Layer 7

<< Back to Technical Glossary

OSI Layer 7 Definition

Layer 7 refers to the outermost seventh layer of the Open Systems Interconnect (OSI) Model. This highest layer, also known as the application layer, supports end-user applications and processes.

This layer is closest to the end user and is wholly application-specific. Layer 7 identifies the parties as they communicate, assesses service quality between them, and deals with issues such as constraints on data syntax, user authentication, and privacy.

Image depicts a Layer 7 OSI Model with the details for all layers starting from Layer 1.


Layer 7 FAQs

What is Layer 7?

Layer 7 or the application layer of the OSI reference model deals directly with applications. Within this narrow scope, layer 7 is responsible for displaying data and images to the user in a format humans can recognize. This in turn enables users to interface with the presentation layer below the application level. Layer 7 then helps implement a communication component by interacting with software applications.

Layer 7 functions include identifying communication partners, determining availability and quality of resources, and finally synchronizing communication. Layer 7 identifies available communicators and then determines whether the selected communication method and sufficient resources exist to determine communication partners. Then, layer 7 establishes and synchronizes communication through the cooperating communication partners.

What is the OSI Model?

The Open Systems Interconnection (OSI) model was created by the International Organization for Standardization as a conceptual model to enable communication via standard protocols between diverse communication systems. In other words, the OSI reference model serves as a common communication standard for different computer systems, much like a common language or monetary system for humans.

*Work instruction A*:
Pull out every row below that contains the string "pose", matching case exactly.

*Record extracts*:

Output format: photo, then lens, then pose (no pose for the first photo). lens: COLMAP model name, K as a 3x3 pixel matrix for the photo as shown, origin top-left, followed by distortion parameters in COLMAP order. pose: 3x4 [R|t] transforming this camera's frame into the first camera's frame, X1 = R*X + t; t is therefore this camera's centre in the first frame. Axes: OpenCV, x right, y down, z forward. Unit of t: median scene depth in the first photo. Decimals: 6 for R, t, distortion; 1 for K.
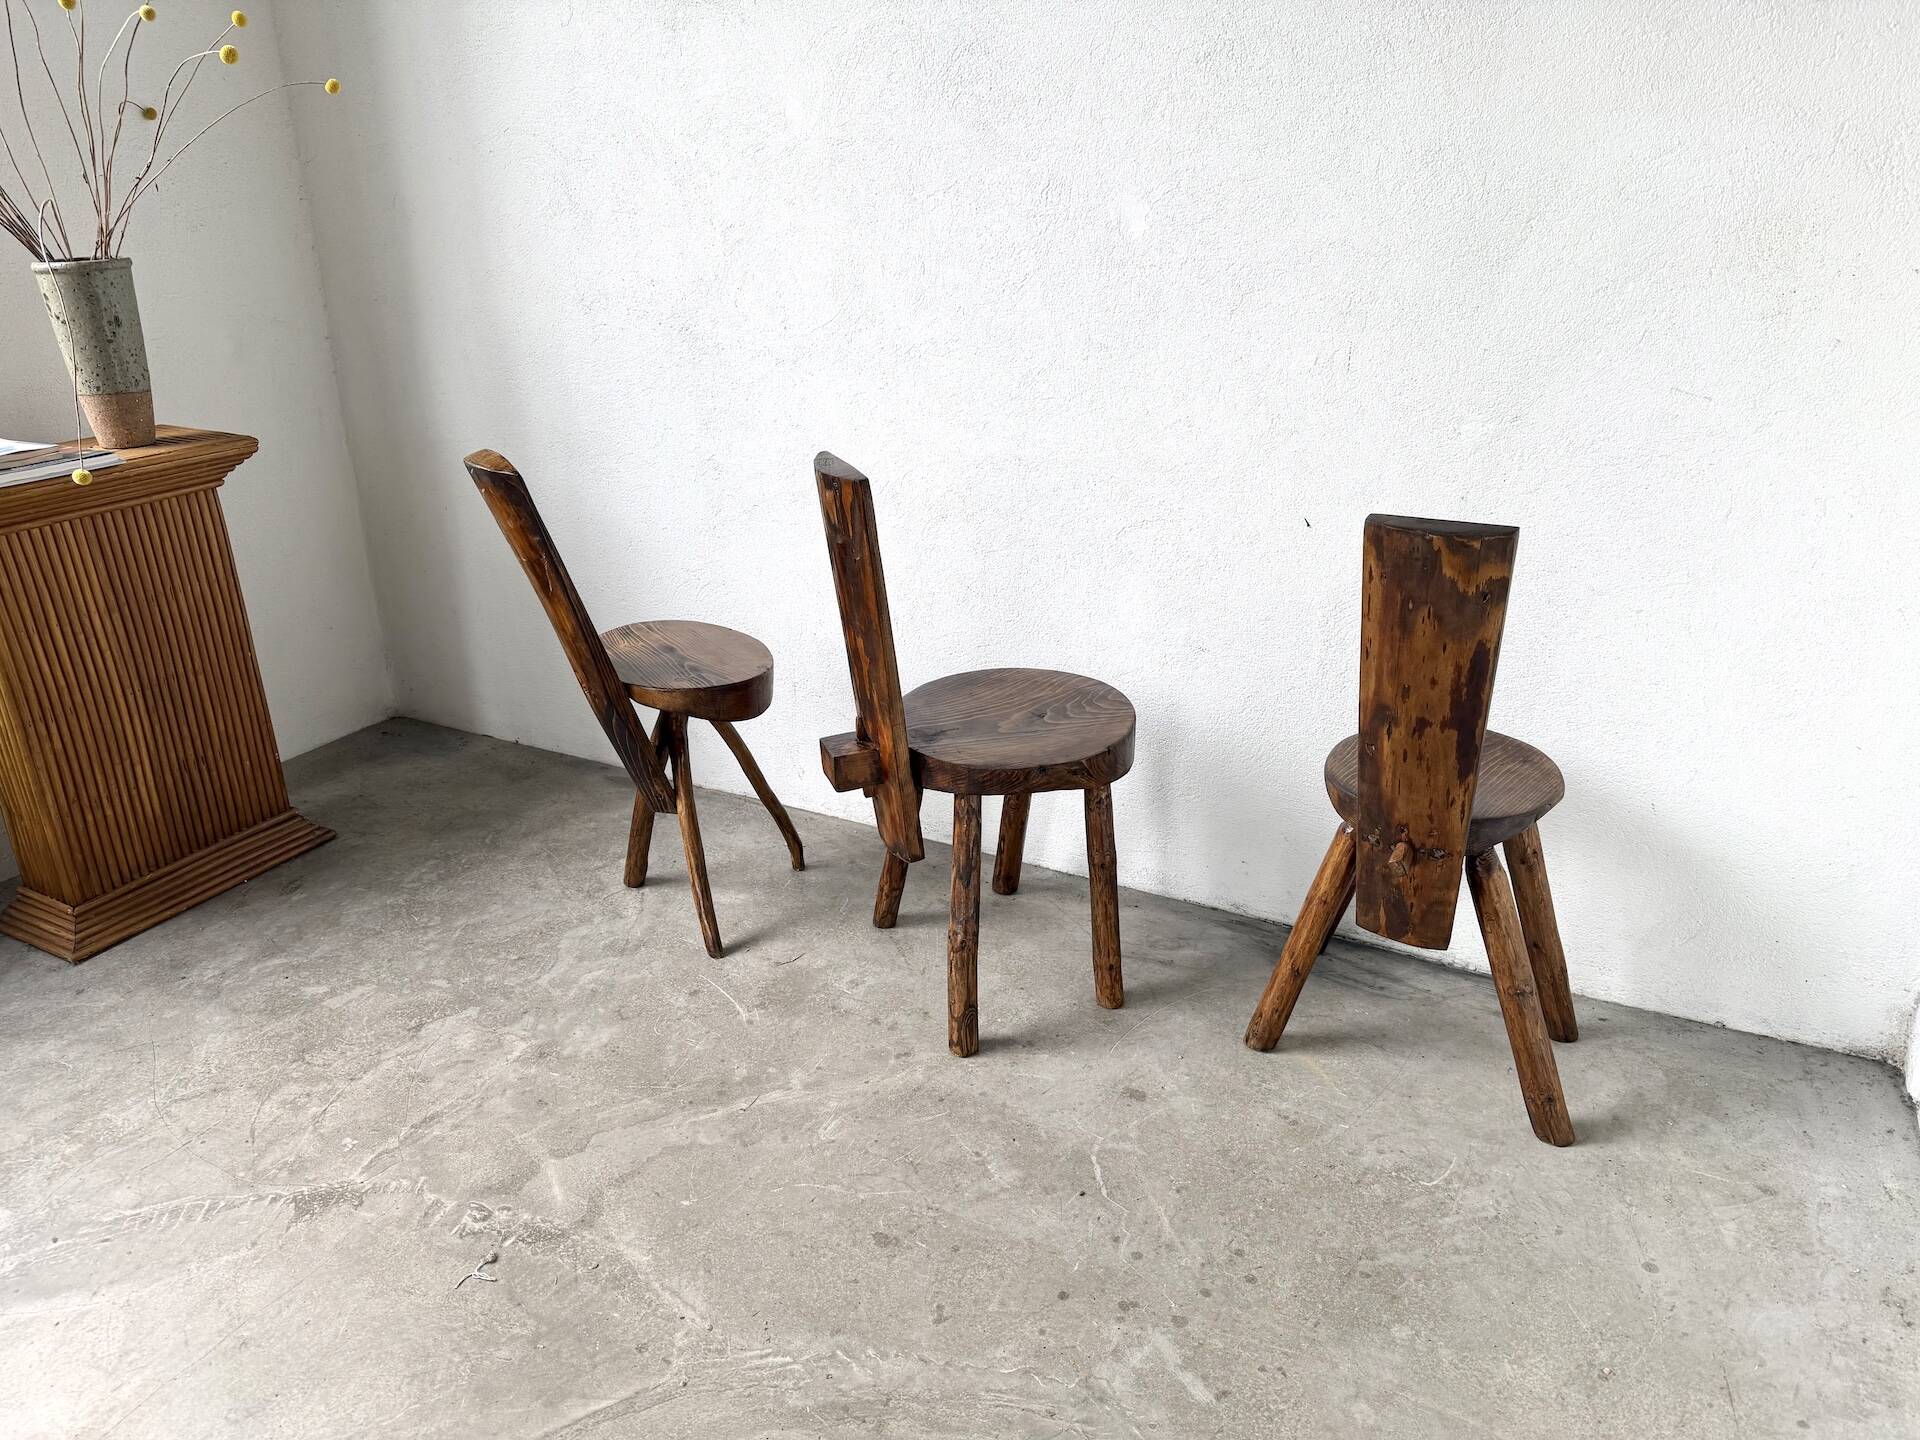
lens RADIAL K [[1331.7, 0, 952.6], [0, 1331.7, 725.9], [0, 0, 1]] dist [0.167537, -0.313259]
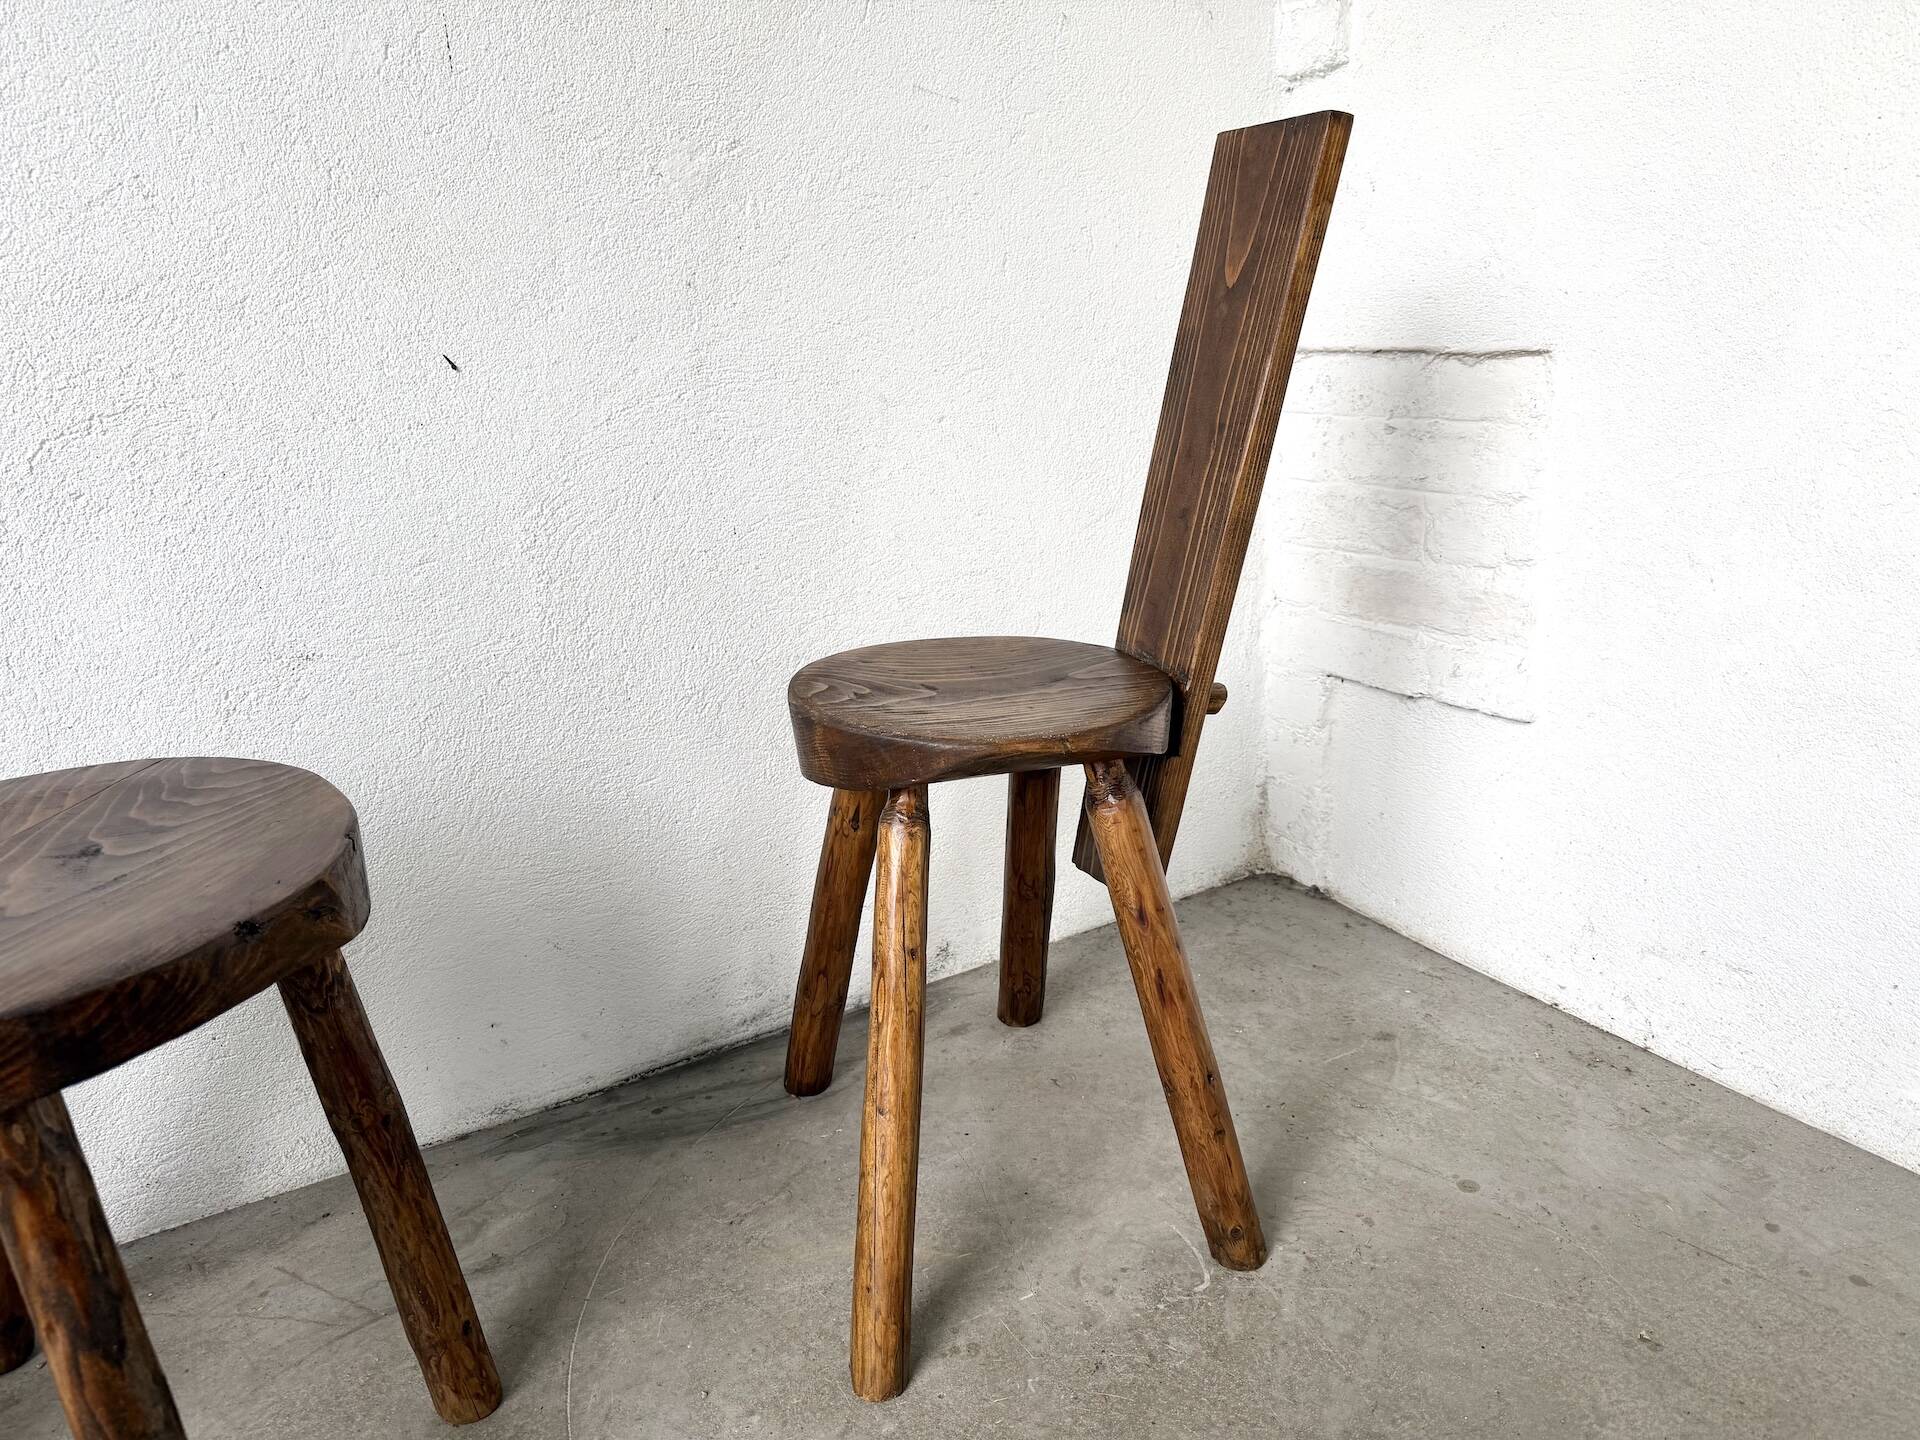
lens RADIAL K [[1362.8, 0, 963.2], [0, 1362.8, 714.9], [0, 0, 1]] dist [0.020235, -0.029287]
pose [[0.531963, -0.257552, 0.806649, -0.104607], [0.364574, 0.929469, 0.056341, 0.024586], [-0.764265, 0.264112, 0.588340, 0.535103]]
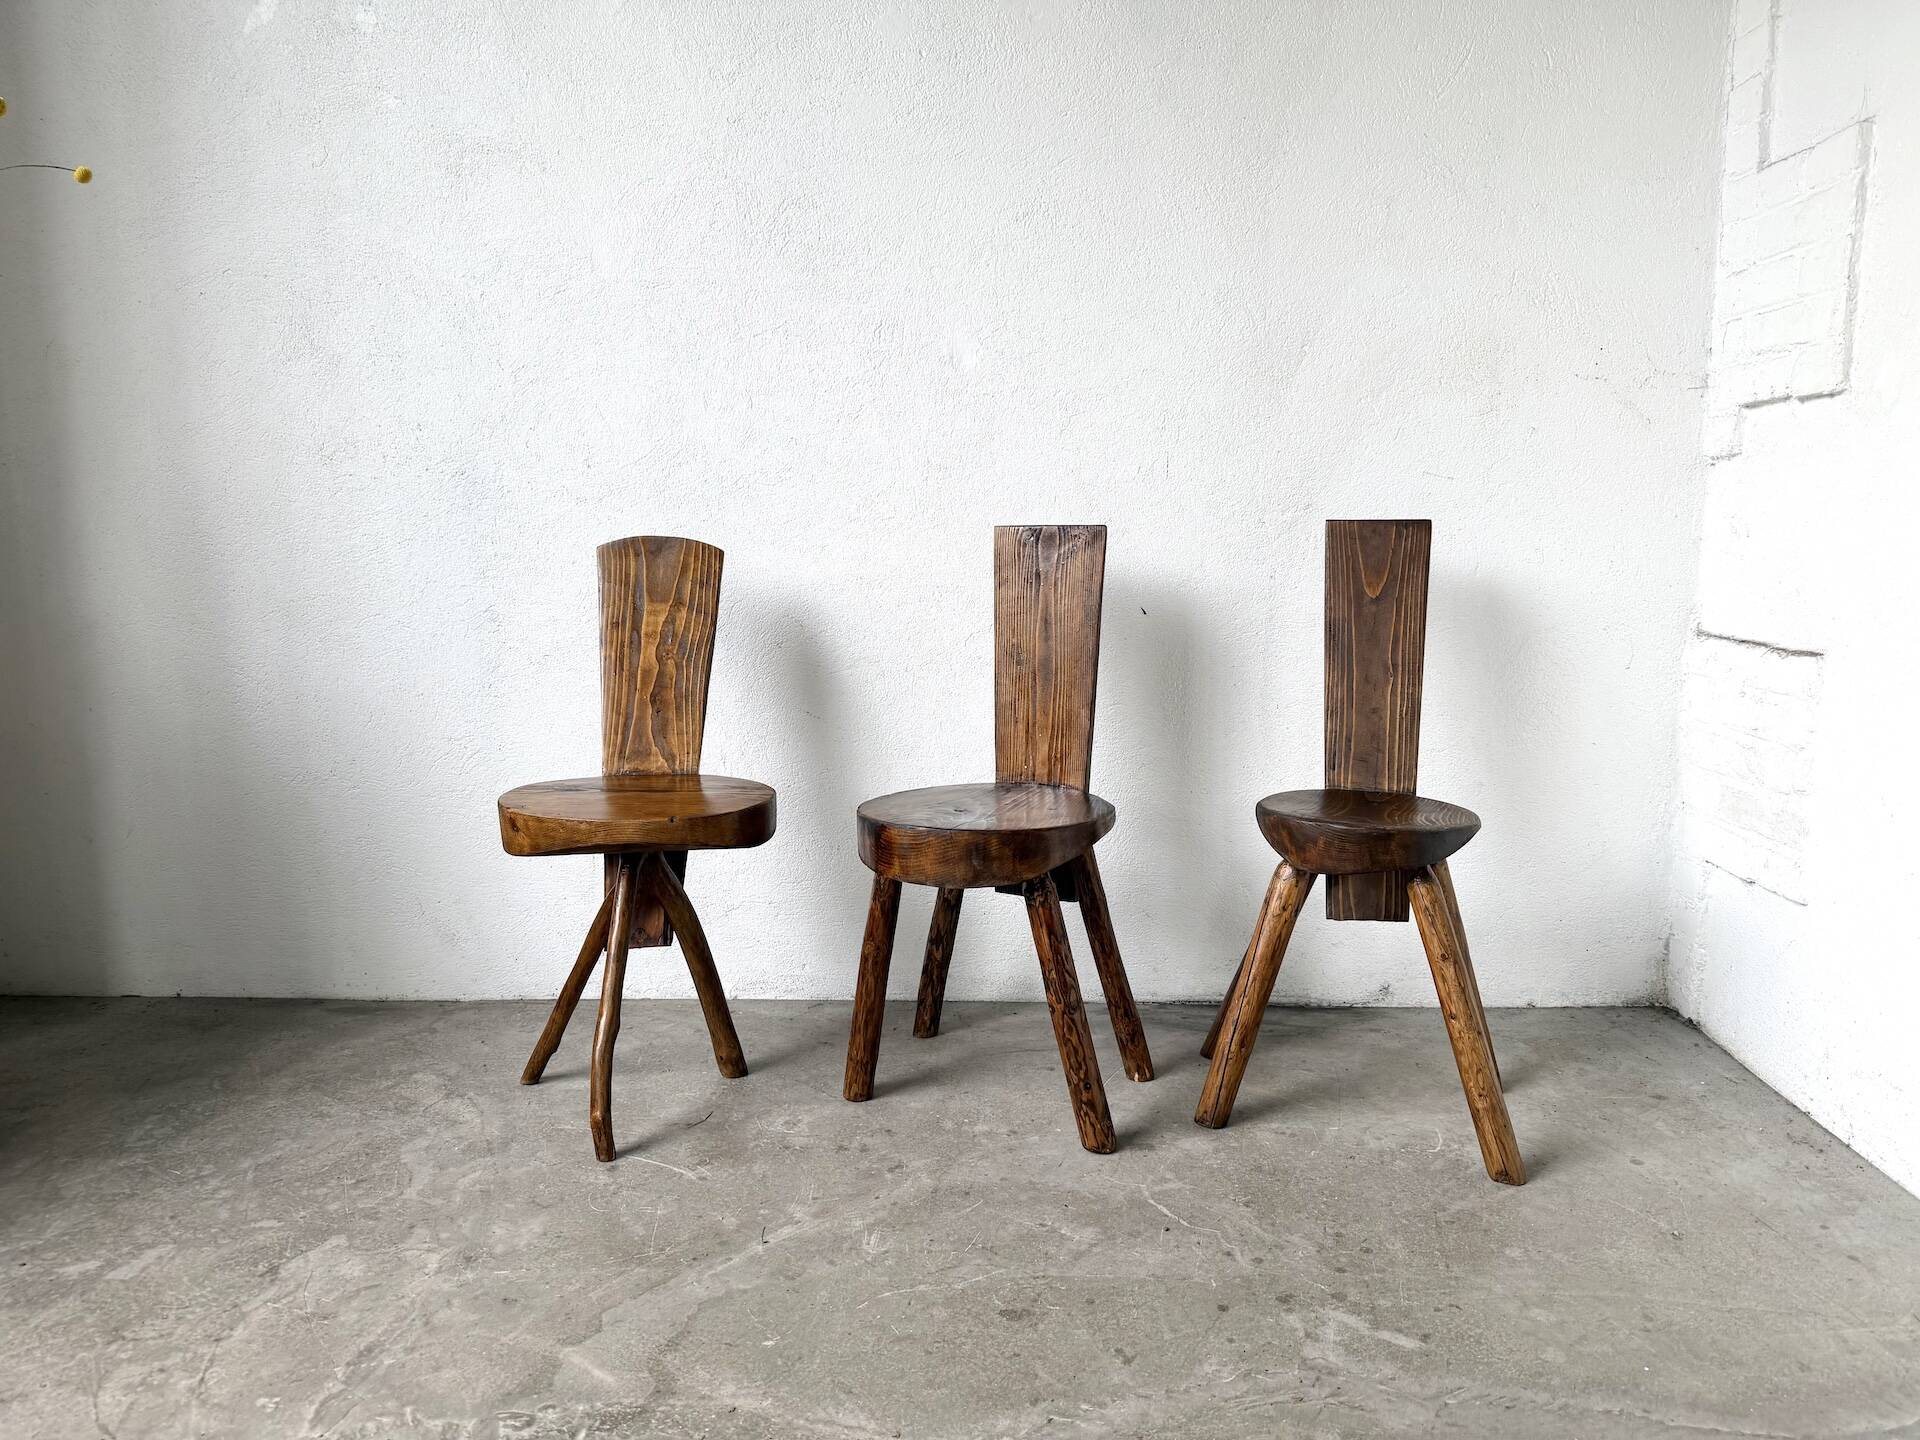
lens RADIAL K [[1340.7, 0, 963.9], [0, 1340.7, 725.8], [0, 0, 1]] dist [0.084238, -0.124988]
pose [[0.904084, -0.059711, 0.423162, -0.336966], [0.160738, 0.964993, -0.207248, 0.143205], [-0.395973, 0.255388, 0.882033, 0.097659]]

*Work instruction B*:
In the Layer 7 glossary page, which organization created the OSI model?

*Written reply A*:
Output format: photo, then lens, then pose (no pose for the first photo). lens: COLMAP model name, K as a 3x3 pixel matrix for the photo as shown, origin top-left, followed by distortion parameters in COLMAP order. pose: 3x4 [R|t] transforming this camera's frame into the first camera's frame, X1 = R*X + t; t is therefore this camera's centre in the first frame. Axes: OpenCV, x right, y down, z forward. Unit of t: median scene depth in the first photo. Decimals: 6 for R, t, distortion; 1 for K.
pose [[0.531963, -0.257552, 0.806649, -0.104607], [0.364574, 0.929469, 0.056341, 0.024586], [-0.764265, 0.264112, 0.588340, 0.535103]]
pose [[0.904084, -0.059711, 0.423162, -0.336966], [0.160738, 0.964993, -0.207248, 0.143205], [-0.395973, 0.255388, 0.882033, 0.097659]]

*Written reply B*:
The International Organization for Standardization.